STUDY MATERIAL Start Marker

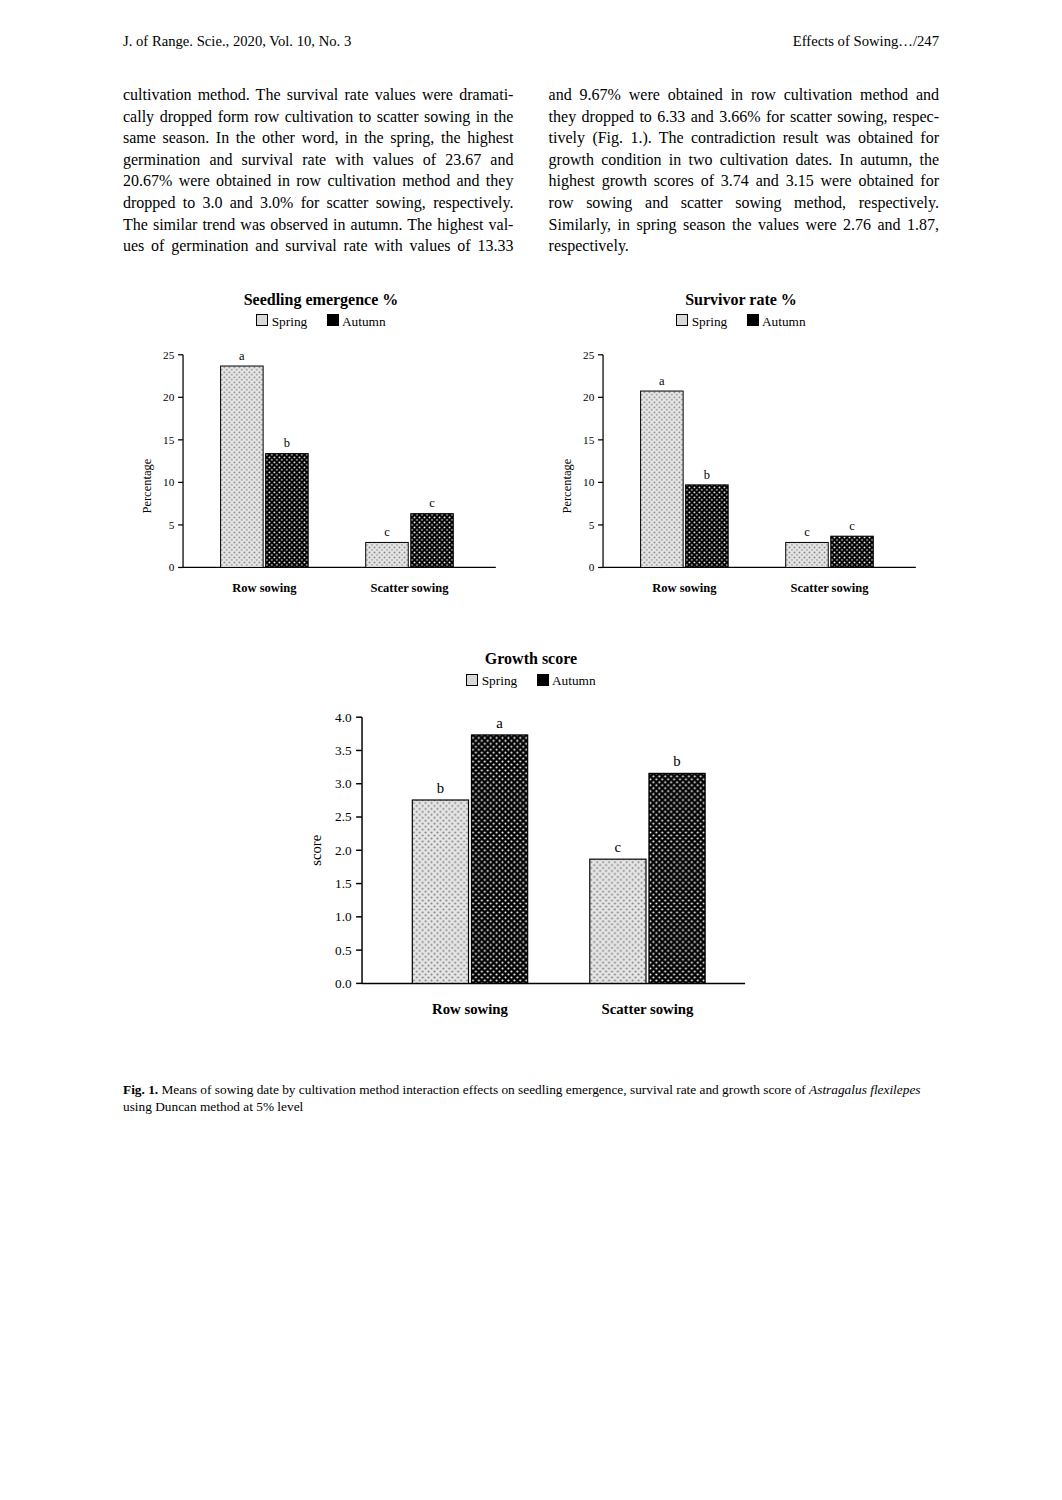J. of Range. Scie., 2020, Vol. 10, No. 3 Effects of Sowing…/247
cultivation method. The survival rate values were dramatically dropped form row cultivation to scatter sowing in the same season. In the other word, in the spring, the highest germination and survival rate with values of 23.67 and 20.67% were obtained in row cultivation method and they dropped to 3.0 and 3.0% for scatter sowing, respectively. The similar trend was observed in autumn. The highest values of germination and survival rate with values of 13.33 and 9.67% were obtained in row cultivation method and they dropped to 6.33 and 3.66% for scatter sowing, respectively (Fig. 1.). The contradiction result was obtained for growth condition in two cultivation dates. In autumn, the highest growth scores of 3.74 and 3.15 were obtained for row sowing and scatter sowing method, respectively. Similarly, in spring season the values were 2.76 and 1.87, respectively.
Seedling emergence %
Spring Autumn
0 5 10 15 20 25 Percentage a b c c Row sowing Scatter sowing
Survivor rate %
Spring Autumn
0 5 10 15 20 25 Percentage a b c c Row sowing Scatter sowing
Growth score
Spring Autumn
0.0 0.5 1.0 1.5 2.0 2.5 3.0 3.5 4.0 score b a c b Row sowing Scatter sowing
Fig. 1. Means of sowing date by cultivation method interaction effects on seedling emergence, survival rate and growth score of Astragalus flexilepes using Duncan method at 5% level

STUDY MATERIAL End Marker

PROBLEM TO WORK ON: Retype the records above exactly, and keep any picture out of what you write.

EXERCISE RESULT:
J. of Range. Scie., 2020, Vol. 10, No. 3 Effects of Sowing…/247
cultivation method. The survival rate values were dramatically dropped form row cultivation to scatter sowing in the same season. In the other word, in the spring, the highest germination and survival rate with values of 23.67 and 20.67% were obtained in row cultivation method and they dropped to 3.0 and 3.0% for scatter sowing, respectively. The similar trend was observed in autumn. The highest values of germination and survival rate with values of 13.33 and 9.67% were obtained in row cultivation method and they dropped to 6.33 and 3.66% for scatter sowing, respectively (Fig. 1.). The contradiction result was obtained for growth condition in two cultivation dates. In autumn, the highest growth scores of 3.74 and 3.15 were obtained for row sowing and scatter sowing method, respectively. Similarly, in spring season the values were 2.76 and 1.87, respectively.
Seedling emergence %
Spring Autumn
0 5 10 15 20 25 Percentage a b c c Row sowing Scatter sowing
Survivor rate %
Spring Autumn
0 5 10 15 20 25 Percentage a b c c Row sowing Scatter sowing
Growth score
Spring Autumn
0.0 0.5 1.0 1.5 2.0 2.5 3.0 3.5 4.0 score b a c b Row sowing Scatter sowing
Fig. 1. Means of sowing date by cultivation method interaction effects on seedling emergence, survival rate and growth score of Astragalus flexilepes using Duncan method at 5% level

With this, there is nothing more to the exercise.